On 6 April 2023, new rules came into operation requiring that P11Ds are submitted online only. Any employers wishing to continue with paper forms require special dispensation.

Further changes are due from 6 April 2026, when keeping a payroll record of all benefits in kind (BiKs) will become mandatory.

P11D changes could create extra admin

Currently some benefits cannot be processed through the payroll system and a separate P11D needs to be submitted to account for these even when other benefits for the same employee are accounted for via the payroll. This can mean extra work in administering two separate processes for the same employee.

Benefits that require ‘off-payroll’ recording

Some benefits offered to employees can’t be included in the payroll in real-time and these need to be included in a P11D. For example:

  • living accommodation that is provided by an employer;
  • beneficial loans provided interest-free or at a low rate of interest.

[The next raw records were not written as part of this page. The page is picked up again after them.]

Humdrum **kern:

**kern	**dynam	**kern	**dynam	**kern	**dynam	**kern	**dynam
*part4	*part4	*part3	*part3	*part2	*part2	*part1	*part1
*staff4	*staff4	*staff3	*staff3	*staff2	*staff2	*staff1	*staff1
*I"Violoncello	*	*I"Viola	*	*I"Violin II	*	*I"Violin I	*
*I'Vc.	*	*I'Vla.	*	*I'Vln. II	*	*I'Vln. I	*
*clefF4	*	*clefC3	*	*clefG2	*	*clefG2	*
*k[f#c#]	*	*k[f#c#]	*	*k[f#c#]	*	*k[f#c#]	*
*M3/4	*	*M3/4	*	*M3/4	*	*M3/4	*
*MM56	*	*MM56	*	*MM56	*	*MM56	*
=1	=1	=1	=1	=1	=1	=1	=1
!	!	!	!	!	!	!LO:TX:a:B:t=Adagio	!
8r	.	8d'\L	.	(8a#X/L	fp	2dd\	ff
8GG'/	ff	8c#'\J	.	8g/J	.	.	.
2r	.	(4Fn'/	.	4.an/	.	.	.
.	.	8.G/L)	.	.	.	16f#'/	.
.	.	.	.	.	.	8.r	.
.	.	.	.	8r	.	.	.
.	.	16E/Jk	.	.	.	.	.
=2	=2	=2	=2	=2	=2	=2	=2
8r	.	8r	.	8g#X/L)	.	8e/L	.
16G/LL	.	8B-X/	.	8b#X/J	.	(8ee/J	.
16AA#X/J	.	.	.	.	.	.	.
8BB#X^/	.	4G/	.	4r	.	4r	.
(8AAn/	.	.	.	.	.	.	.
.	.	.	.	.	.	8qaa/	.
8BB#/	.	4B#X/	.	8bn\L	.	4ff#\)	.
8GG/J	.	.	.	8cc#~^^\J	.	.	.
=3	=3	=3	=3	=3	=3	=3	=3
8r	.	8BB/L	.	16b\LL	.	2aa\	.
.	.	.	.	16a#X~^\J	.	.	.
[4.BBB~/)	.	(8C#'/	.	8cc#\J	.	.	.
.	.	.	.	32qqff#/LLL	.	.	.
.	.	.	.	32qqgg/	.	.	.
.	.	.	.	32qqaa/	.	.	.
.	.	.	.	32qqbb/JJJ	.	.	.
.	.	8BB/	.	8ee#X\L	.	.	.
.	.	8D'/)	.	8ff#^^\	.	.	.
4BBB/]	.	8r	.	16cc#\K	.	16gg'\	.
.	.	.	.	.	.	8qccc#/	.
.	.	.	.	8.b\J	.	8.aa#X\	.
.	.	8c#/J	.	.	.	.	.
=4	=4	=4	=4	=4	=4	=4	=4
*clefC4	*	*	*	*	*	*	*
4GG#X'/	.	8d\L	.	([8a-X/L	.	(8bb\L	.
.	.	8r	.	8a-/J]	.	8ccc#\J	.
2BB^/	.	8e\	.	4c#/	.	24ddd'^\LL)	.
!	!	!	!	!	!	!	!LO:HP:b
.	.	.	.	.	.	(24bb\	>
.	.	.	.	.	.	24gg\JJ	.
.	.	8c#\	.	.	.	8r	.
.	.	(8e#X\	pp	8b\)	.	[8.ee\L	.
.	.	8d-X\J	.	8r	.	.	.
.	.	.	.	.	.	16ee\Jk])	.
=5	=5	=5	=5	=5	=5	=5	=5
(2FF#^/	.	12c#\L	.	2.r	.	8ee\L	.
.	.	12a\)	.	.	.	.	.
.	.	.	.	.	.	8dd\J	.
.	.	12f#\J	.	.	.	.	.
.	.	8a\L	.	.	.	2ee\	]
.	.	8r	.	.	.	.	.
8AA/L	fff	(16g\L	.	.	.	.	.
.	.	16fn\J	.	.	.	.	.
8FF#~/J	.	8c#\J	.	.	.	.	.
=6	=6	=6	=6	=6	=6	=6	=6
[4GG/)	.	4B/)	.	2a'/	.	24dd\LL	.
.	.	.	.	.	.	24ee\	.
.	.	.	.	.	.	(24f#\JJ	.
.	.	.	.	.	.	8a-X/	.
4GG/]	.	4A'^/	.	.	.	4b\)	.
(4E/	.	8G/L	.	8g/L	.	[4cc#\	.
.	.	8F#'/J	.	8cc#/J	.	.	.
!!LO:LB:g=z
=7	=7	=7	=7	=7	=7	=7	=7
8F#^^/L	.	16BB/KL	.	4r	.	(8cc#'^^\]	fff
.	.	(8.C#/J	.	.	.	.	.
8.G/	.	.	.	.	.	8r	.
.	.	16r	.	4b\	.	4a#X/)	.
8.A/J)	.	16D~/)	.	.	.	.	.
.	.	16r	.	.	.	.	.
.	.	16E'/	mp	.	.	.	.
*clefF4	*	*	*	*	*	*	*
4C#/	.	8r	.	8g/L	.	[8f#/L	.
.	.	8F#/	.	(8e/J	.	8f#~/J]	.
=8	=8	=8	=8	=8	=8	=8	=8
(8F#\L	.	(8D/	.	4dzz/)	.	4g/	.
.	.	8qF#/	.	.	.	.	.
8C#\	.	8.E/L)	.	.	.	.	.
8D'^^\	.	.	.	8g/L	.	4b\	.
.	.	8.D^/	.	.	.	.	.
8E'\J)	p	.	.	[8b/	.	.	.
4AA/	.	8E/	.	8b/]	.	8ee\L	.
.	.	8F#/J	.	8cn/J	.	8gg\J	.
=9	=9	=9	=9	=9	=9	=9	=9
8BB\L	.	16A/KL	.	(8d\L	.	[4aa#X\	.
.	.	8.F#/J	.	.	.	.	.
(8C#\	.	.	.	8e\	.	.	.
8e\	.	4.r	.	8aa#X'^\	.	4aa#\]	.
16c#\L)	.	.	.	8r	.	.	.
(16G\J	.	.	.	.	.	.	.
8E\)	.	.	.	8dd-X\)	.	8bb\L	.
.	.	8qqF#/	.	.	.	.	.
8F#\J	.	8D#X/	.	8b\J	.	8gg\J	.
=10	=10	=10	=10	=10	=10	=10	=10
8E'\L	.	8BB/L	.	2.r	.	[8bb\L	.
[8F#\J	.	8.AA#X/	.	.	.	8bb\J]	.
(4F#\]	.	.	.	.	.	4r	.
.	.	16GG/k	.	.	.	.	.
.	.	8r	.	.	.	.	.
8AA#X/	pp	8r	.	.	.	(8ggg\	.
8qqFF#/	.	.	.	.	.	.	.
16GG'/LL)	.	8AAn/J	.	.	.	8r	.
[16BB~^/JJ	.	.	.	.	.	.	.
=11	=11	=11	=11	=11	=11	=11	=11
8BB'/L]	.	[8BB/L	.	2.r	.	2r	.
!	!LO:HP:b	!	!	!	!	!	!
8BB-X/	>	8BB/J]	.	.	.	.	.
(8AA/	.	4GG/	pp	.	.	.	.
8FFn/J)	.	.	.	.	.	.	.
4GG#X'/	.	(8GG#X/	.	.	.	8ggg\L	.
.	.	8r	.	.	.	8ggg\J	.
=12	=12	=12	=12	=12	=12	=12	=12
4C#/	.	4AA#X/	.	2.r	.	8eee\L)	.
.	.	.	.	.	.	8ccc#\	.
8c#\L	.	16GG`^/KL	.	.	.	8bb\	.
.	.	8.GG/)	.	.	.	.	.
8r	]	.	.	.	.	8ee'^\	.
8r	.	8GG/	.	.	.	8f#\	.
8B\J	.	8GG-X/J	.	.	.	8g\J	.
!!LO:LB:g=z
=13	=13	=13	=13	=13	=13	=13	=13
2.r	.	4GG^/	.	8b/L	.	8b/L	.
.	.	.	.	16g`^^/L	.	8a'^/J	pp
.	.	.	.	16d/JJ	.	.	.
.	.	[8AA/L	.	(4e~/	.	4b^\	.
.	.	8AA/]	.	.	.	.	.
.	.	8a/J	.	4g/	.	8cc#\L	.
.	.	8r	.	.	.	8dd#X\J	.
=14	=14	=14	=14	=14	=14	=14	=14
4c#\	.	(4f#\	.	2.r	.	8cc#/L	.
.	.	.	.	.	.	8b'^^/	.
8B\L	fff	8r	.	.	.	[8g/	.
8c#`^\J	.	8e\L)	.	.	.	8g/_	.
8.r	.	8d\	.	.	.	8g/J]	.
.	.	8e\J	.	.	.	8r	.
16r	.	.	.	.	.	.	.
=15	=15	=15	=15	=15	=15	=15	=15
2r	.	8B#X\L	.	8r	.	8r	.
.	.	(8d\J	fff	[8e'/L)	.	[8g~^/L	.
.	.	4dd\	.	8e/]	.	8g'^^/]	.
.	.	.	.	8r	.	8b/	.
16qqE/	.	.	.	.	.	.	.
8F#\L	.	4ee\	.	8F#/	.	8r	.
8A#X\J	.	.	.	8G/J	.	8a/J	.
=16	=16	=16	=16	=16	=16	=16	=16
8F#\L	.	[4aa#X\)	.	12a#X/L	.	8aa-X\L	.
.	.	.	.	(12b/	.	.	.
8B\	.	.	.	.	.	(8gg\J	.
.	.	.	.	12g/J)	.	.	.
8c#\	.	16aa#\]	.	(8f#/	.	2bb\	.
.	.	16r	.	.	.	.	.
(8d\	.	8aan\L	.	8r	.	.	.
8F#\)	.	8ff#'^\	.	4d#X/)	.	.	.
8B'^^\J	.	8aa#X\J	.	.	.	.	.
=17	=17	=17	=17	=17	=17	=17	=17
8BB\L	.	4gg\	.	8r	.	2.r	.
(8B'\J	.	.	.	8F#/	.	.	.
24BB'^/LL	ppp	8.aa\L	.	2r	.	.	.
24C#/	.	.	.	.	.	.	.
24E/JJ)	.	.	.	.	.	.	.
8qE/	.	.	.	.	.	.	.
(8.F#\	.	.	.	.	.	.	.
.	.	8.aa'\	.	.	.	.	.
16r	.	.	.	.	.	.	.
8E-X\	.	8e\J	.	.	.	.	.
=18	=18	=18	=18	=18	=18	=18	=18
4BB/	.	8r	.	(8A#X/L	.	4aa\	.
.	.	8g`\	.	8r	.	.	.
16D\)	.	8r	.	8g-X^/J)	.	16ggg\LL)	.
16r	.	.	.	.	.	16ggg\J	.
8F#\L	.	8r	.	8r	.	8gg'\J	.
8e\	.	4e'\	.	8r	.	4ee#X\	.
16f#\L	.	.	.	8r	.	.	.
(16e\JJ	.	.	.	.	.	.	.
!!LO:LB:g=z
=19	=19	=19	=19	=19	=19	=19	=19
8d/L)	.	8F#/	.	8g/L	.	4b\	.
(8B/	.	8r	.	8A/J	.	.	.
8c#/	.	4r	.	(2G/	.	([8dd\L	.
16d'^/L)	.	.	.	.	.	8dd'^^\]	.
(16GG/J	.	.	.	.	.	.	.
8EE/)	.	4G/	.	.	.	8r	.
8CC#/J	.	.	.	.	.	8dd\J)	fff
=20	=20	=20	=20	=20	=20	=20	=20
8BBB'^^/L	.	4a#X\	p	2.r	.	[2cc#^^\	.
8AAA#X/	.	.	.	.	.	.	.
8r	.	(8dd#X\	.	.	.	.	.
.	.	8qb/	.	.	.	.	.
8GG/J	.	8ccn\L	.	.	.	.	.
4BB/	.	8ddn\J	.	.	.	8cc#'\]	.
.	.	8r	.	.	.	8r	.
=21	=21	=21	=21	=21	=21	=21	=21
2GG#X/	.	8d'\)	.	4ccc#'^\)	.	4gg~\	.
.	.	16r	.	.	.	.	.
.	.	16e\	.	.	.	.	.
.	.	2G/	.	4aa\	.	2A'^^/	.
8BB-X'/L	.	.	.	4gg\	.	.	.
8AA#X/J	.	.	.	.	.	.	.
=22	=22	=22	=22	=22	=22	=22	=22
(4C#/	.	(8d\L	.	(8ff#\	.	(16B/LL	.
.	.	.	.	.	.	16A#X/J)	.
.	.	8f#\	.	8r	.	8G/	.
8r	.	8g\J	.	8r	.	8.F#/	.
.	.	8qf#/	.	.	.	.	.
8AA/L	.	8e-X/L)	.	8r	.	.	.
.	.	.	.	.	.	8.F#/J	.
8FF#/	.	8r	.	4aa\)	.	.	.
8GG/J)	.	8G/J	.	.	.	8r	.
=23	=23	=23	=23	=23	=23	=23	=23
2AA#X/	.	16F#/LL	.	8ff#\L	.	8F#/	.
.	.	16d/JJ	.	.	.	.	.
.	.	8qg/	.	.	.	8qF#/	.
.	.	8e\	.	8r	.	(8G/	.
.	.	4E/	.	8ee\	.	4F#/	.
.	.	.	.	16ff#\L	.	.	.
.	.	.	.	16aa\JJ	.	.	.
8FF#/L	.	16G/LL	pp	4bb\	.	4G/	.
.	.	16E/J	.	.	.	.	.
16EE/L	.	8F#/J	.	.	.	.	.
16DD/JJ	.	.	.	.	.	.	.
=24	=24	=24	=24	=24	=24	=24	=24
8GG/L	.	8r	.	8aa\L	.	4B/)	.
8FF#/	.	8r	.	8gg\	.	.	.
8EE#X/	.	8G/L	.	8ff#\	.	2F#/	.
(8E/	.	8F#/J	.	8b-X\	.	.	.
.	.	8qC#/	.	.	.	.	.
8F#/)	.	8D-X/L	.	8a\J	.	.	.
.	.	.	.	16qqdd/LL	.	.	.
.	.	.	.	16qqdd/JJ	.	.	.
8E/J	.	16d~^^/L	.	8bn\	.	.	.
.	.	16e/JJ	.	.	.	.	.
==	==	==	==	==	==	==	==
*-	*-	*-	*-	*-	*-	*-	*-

Will P11D changes bring cashflow implications?

The change requiring electronic submission of P11D forms will mean that any tax due will be payable in real time, because the tax codes for the employee can be generated in real time. This could cause issues for some employees who will need to pay any additional tax due on an ongoing basis rather than being able to declare the benefits in one tax year and then pay any tax due in the following tax year.

If you are an employer and have employees receiving these benefits, they will need time to plan for this in advance. One option could be to transition to the new system early, giving employees time to adjust to the changes.

Potential for double taxation of benefits

In some situations, employees could be issued with a tax code that reflects the benefits they had enjoyed in the previous tax year, while at the same time paying for benefits they are currently receiving in real time through the payroll.

This will mean employees having double taxation during the transition year. And they may need support through this period.